When configuring a Policy Rules guardrail, we:

  1. Extract (from a complex policy document) a simplified list of (natural language) rules that demonstrate compliance.
  2. Formalize those rules into a domain specific language (DSL) that helps integrate an SMT solver with an LLM-powered system.
  3. Generate natural language questions to provide the inputs for the DSL program; these are designed to be straightforward for LLM-powered data extraction, or for human-powered data review, avoiding complex reasoning when processing a chunk.
flowchart LR P[("Policy Document")] --> R["Rules"] R --> D["DSL Code"] D --> Q["Questions"] D --> G["Guardrail"] Q --> G["Guardrail"]

At inference time:

  1. The questions are asked (to an LLM) of the input chunk. Note that as not all parts of the policy may be addressed in a given chunk, not all questions need be answered.
  2. (Optional) LLM answers can be reviewed and corrected by a human analyst.
  3. The DSL is executed using these answers as inputs.
flowchart LR E[("Entailment Frame")] -->|Questions| L["LLM"] L -->|Answers| S["Solver w/ DSL"] L -.->|Answers| H["Human Review Dashboard"] H -.-> S S --> EVAL[Eval]

Entailment Frame

  • Context: An input "chunk" to be analyzed for (non-)compliance with a configured policy.
  • Question: An understood "Is this consistent with policy X?" (Practically speaking: continued context)
  • Answer: N/A
  • Eval: The overall assessment: Yes if the answer is deemed correct; No otherwise.
    • Confidence: The percentage of rules (DSL assertions) that have been satisfied.
  • Proof: A separate True/False (1.0/0.0) result for each assertion, corresponding to each policy rule. This allows a detailed assessment of why an overall assessment is Yes/No.

Configuration Options

Policy Rules Configuration

The following basic configuration items set up the Policy Rules configuration tool.

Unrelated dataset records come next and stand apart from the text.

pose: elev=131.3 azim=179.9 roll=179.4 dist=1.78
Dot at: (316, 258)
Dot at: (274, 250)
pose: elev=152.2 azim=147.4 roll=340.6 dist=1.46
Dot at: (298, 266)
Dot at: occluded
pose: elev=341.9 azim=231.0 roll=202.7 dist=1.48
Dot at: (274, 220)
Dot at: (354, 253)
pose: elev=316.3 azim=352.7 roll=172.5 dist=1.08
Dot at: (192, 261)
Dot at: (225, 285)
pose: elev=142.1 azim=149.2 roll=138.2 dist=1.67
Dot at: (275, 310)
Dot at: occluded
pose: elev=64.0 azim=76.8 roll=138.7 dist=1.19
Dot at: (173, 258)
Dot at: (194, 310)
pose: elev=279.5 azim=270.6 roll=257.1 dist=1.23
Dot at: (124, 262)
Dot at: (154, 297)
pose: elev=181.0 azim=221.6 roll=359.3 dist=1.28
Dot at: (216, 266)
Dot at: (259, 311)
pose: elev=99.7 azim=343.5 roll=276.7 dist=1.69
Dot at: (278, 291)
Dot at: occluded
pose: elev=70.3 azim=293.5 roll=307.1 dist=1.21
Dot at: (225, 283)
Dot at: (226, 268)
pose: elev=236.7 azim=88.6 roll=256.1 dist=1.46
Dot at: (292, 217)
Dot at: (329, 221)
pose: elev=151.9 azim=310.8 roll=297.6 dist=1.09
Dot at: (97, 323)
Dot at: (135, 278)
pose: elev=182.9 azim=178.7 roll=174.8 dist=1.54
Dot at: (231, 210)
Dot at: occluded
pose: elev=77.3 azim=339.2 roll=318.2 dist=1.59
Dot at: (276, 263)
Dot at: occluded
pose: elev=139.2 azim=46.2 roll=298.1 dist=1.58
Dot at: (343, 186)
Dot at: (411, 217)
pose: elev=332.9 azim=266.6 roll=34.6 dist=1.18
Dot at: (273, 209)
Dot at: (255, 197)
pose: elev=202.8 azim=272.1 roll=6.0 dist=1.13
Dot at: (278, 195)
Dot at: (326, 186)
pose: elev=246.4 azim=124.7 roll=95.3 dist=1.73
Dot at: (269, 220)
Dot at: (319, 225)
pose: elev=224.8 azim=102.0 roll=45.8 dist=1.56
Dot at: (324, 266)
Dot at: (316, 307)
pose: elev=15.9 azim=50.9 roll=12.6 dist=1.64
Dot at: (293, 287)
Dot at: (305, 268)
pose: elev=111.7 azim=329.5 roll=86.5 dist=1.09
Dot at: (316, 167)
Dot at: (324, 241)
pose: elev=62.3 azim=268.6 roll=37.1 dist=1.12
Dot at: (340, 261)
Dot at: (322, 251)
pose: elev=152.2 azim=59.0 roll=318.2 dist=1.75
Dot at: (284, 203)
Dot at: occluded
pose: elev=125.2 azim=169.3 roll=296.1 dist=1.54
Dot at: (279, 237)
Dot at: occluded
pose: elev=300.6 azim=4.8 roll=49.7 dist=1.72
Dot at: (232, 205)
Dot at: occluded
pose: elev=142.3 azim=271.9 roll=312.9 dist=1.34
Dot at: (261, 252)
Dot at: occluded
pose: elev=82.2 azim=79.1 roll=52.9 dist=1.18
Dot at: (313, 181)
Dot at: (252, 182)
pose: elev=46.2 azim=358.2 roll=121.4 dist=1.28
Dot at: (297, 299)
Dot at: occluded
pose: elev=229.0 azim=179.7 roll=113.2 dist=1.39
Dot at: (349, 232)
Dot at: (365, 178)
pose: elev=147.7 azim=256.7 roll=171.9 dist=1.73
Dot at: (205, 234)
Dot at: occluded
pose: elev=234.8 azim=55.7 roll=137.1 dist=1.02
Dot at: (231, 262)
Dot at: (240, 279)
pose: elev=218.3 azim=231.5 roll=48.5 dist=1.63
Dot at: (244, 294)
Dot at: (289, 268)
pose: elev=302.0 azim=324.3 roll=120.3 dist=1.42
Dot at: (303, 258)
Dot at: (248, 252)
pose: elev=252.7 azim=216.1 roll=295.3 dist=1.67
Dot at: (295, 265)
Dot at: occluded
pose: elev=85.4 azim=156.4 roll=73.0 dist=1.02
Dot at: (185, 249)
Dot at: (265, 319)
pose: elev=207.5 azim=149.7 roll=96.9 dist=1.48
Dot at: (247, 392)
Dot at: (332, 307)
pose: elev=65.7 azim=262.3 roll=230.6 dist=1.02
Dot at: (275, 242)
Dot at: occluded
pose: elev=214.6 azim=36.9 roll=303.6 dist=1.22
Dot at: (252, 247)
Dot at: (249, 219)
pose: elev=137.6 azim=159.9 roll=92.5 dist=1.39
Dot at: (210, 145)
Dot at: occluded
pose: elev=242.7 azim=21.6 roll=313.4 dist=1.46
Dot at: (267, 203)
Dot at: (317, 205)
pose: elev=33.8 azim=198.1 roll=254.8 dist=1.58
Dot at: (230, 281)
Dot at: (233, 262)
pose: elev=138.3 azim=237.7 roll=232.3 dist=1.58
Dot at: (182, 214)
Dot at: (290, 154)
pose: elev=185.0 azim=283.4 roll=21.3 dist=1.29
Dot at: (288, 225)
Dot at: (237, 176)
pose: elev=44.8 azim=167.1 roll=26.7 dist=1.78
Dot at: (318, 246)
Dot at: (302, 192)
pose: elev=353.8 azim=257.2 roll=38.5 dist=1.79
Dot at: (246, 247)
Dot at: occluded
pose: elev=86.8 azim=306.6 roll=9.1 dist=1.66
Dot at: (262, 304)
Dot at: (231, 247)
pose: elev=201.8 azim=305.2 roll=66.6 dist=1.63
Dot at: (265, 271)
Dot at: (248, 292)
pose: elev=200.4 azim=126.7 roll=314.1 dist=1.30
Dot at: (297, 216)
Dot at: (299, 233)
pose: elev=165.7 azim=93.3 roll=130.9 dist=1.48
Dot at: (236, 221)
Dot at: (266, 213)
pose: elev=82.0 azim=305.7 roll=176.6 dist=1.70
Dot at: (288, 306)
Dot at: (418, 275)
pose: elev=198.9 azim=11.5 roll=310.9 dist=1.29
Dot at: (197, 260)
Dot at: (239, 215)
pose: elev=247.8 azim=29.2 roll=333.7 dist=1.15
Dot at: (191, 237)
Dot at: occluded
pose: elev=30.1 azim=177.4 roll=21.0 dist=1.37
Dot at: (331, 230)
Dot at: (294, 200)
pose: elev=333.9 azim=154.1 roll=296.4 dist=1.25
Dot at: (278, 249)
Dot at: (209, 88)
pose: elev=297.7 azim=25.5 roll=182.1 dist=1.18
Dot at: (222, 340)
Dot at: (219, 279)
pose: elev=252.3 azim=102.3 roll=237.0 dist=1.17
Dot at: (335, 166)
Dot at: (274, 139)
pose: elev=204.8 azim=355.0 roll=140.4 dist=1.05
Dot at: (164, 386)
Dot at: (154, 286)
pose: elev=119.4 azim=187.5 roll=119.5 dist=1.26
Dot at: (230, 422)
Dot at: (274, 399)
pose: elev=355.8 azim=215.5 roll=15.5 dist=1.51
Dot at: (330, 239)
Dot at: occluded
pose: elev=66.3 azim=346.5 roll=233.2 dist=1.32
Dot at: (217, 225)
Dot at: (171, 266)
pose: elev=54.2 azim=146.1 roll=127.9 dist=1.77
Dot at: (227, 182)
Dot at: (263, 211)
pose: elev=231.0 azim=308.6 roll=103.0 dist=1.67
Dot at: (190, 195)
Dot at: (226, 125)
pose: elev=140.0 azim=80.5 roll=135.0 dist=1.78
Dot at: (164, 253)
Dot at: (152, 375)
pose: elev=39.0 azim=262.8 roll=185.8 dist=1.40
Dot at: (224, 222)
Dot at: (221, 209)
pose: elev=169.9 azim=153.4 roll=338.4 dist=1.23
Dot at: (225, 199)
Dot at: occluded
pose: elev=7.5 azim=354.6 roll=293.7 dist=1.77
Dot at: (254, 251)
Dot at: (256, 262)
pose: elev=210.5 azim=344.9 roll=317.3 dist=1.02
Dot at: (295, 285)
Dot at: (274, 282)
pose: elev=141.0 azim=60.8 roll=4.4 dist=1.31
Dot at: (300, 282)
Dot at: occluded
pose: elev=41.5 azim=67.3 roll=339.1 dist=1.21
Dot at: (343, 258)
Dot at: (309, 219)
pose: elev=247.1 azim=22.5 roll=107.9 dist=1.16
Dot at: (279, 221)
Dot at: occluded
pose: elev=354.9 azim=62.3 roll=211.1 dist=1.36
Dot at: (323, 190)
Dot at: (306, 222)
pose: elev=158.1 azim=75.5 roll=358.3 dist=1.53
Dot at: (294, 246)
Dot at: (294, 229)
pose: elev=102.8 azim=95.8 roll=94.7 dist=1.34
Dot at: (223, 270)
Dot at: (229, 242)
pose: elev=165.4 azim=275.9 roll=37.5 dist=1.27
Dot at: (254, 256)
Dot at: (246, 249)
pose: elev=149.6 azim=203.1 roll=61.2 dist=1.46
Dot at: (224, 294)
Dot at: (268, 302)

  • LLM: Which LLM to use for answer extraction at inference time.
  • Utility LLM: Which LLM to use for configuration-time rule extraction, code generation, and question generation.
  • Human Review Enabled: Whether to pause inference and route extracted questions to the Human Review Dashboard for verification and correction.

Additionally, there are a number of fields pertaining to the analysis and configuration of the policy rules. These are described in the Policy Rules Tutorial.